Department of Endocrinology and Metabolism, University of Pisa, Via Paradisa 2, Pisa, Italy.
The Journal of Clinical Endocrinology and Metabolism (Impact Factor: 6.31). 07/2009; 94(8):2766-72. DOI: 10.1210/jc.2008-2640
Source: PubMed

ABSTRACT Patients with persistent primary hyperparathyroidism (PHPT) after parathyroidectomy or with contraindications to parathyroidectomy often require chronic treatment for hypercalcemia.
The objective of the study was to assess the ability of the calcimimetic, cinacalcet, to reduce serum calcium in patients with intractable PHPT.
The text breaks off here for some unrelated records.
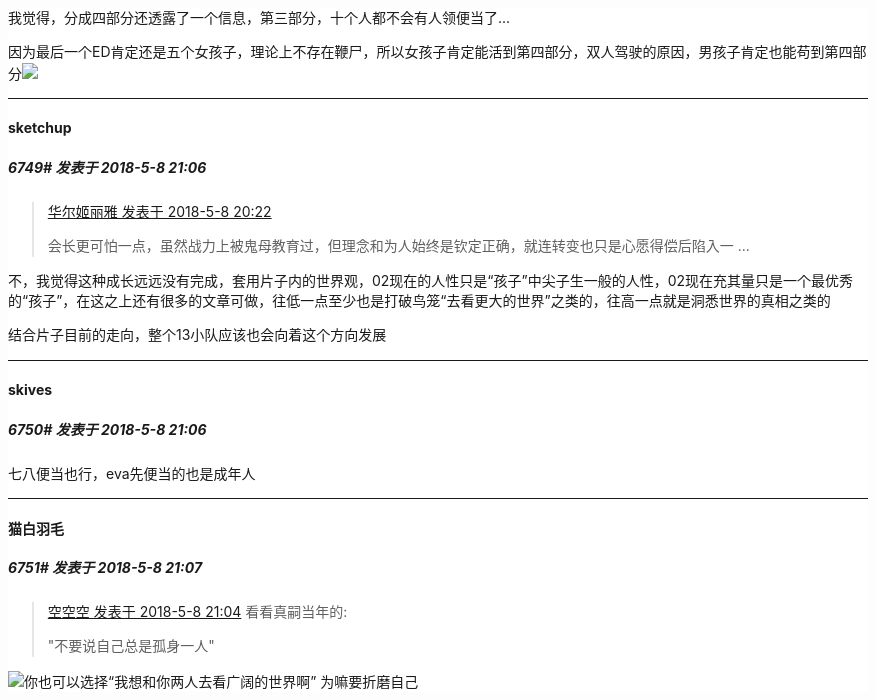 


我觉得，分成四部分还透露了一个信息，第三部分，十个人都不会有人领便当了...

因为最后一个ED肯定还是五个女孩子，理论上不存在鞭尸，所以女孩子肯定能活到第四部分，双人驾驶的原因，男孩子肯定也能苟到第四部分<img src="https://static.saraba1st.com/image/smiley/face2017/180.png" referrerpolicy="no-referrer">







*****

####  sketchup  
##### 6749#       发表于 2018-5-8 21:06



<blockquote><a href="httphttps://bbs.saraba1st.com/2b/forum.php?mod=redirect&amp;goto=findpost&amp;pid=39524789&amp;ptid=1646735" target="_blank">华尔姬丽雅 发表于 2018-5-8 20:22</a>

会长更可怕一点，虽然战力上被鬼母教育过，但理念和为人始终是钦定正确，就连转变也只是心愿得偿后陷入一 ...</blockquote>
不，我觉得这种成长远远没有完成，套用片子内的世界观，02现在的人性只是“孩子”中尖子生一般的人性，02现在充其量只是一个最优秀的“孩子”，在这之上还有很多的文章可做，往低一点至少也是打破鸟笼“去看更大的世界”之类的，往高一点就是洞悉世界的真相之类的

结合片子目前的走向，整个13小队应该也会向着这个方向发展







*****

####  skives  
##### 6750#       发表于 2018-5-8 21:06




七八便当也行，eva先便当的也是成年人







*****

####  猫白羽毛  
##### 6751#       发表于 2018-5-8 21:07



<blockquote><a href="httphttps://bbs.saraba1st.com/2b/forum.php?mod=redirect&amp;goto=findpost&amp;pid=39525131&amp;ptid=1646735" target="_blank">空空空 发表于 2018-5-8 21:04</a>
看看真嗣当年的:


"不要说自己总是孤身一人"</blockquote>
<img src="https://static.saraba1st.com/image/smiley/face2017/037.png" referrerpolicy="no-referrer">你也可以选择“我想和你两人去看广阔的世界啊”
为嘛要折磨自己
This was an open-label, single-arm study comprising a titration phase of variable duration (2-16 wk) and a maintenance phase of up to 136 wk.
The study was conducted at 23 centers in Europe, the United States, and Canada.
The study included 17 patients with intractable PHPT and serum calcium greater than 12.5 mg/dl (3.1 mmol/liter).
During the titration phase, cinacalcet dosages were titrated every 2 wk (30 mg twice daily to 90 mg four times daily) for 16 wk until serum calcium was 10 mg/dl or less (2.5 mmol/liter). If serum calcium increased during the maintenance phase, additional increases in the cinacalcet dose were permitted.
The primary end point was the proportion of patients experiencing a reduction in serum calcium of 1 mg/dl or greater (0.25 mmol/liter) at the end of the titration phase.
Mean +/- sd baseline serum calcium was 12.7 +/- 0.8 mg/dl (3.2 +/- 0.2 mmol/liter). At the end of titration, a 1 mg/dl or greater reduction in serum calcium was achieved in 15 patients (88%). Fifteen patients (88%) experienced treatment-related adverse events, none of which were serious. The most common adverse events were nausea, vomiting, and paresthesias.
In patients with intractable PHPT, cinacalcet reduces serum calcium, is generally well tolerated, and has the potential to fulfill an unmet medical need.